研究会・出張報告(2006年度)

   研究会

日時:2007年1月6日(土)13:00~17:00
場所:上智大学2-630a室
参加者:20名

報告③:
○新井和広(東京外国語大学)「ハドラミー・サイイド―家系氏再構築の問題点」
 イスラーム地域研究プロジェクトに属するグループ3(スーフィズム・聖者信仰・タリーカをめぐる研究)の第1回目の研究会が、上智大学アジア文化研究所イスラーム地域研究拠点(SIAS)で2007年1月6日に開催された。本研究会では、サイイド・シャリーフ(預言者ムハンマドの一族)と、そのネットワークに関する二つの研究発表が行われた。
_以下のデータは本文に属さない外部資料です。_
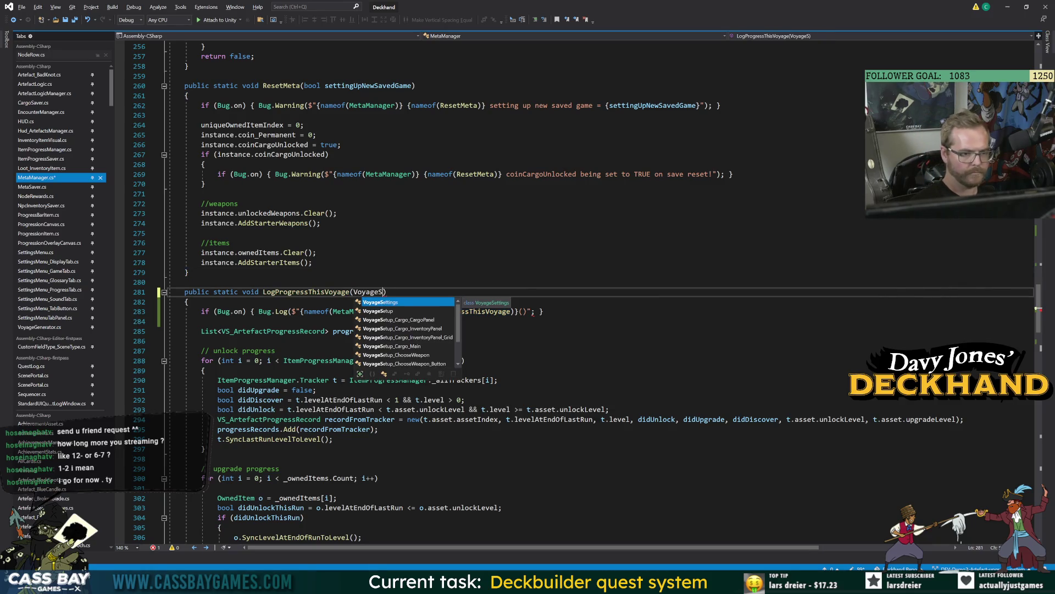
text(u)
key(Tab)
text(voyageSummary)
click(313, 263)
double_click(438, 292)
scroll(438, 292, down, 6)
本報告書は、東京外国語大学アジア・アフリカ言語文化研究所の新井和広氏による「ハドラマウトのサイイド―家系史再構築をめぐる諸問題」に関するものである。
 ハドラミー・サイイドは、イエメンのハドラマウト地方からインド洋周辺地域に移住した、預言者一族の子孫である。ハドラミー・サイイドは、東アフリカ、インド、東南アジア、紅海沿岸地域、エジプト、オーストラリア、ヨーロッパなどに広がっており、そのネットワークの規模の大きさからも研究上重要な意味をもつ。新井氏の発表は、その家系の一つであるアッタース家の移住の歴史と移住の経路、家系の成立と系図の発展、さらに同家の移住先の社会における位置付けと役割などによって構成されていた。
 発表はハドラミー・サイイドの起源と祖先から開始される。新井氏によれば、ハドラミー・サイイドたちのついては、イラクのバスラからハドラマウトに移住したアフマド・イブン・イーサー・ムハージル(Ahmad b. 'Isa al-Muhajir 956年没)に遡ることができるとされる。ハドラマウト移住後、彼らは当該社会において、部族間の調停、イスラーム諸学の教育、精神的指導(スーフィー聖者)の役割を担った。
 次にハドラミー・サイイドのハドラマウトから他の地域への移住、特に東南アジアに拡がったアッタース家に焦点をあて、その歴史が明らかにされる。18世紀に書かれた伝記によれば、東南アジアに移住した最初のアッタース家の構成員は、ウマル・イブン・アブドゥッラフマーン('Umar b. 'Abd al-Rahman 1661年没)であるとされ、同家の東南アジアへの拡大が17世紀であると推測される。また発表者は、同家からインドネシアにおいては外務大臣や歌手、マレーシアにおいては大学の学長を輩出していることから、同家が東南アジアにおける有力な家系の一つであると考えた。このように東南アジアの有力家系となった同家の系図に関して、発表は展開される。
 系図について論じた新井氏は、出版されている系図以外に、公開されず保護されている系図の存在に注目し、両系図には異なる目的があると指摘する。同氏は、前者が外部向けであり、預言者の子孫であるという事実と祖先の偉業を宣伝することを目的する一方、後者は、内部向けであり、オリジナルの文書を外部の目に触れさせないことで、家系メンバー内の結束を強化するためであると考えた。またアッタース家の構成員を結束させる要素を五点あげる。畢竟、第1に共通の祖先をもつという意識、第2にハドラマウトが家系の中心地であること、第3に同族婚や女性を介して他の家系との婚姻、第4にイスラーム学者ネットワーク、第5に祖先の偉業の記録である。さらに新井氏はアッタース家の成功の理由を、構成員の職業的な多様性、異なる社会環境に対する適応力、家庭環境であるとし、発表を締めくくった。
 発表後は、研究協力者と参加者たちによるコメント・質問に対して発表者の応答で活発な討論が行われた。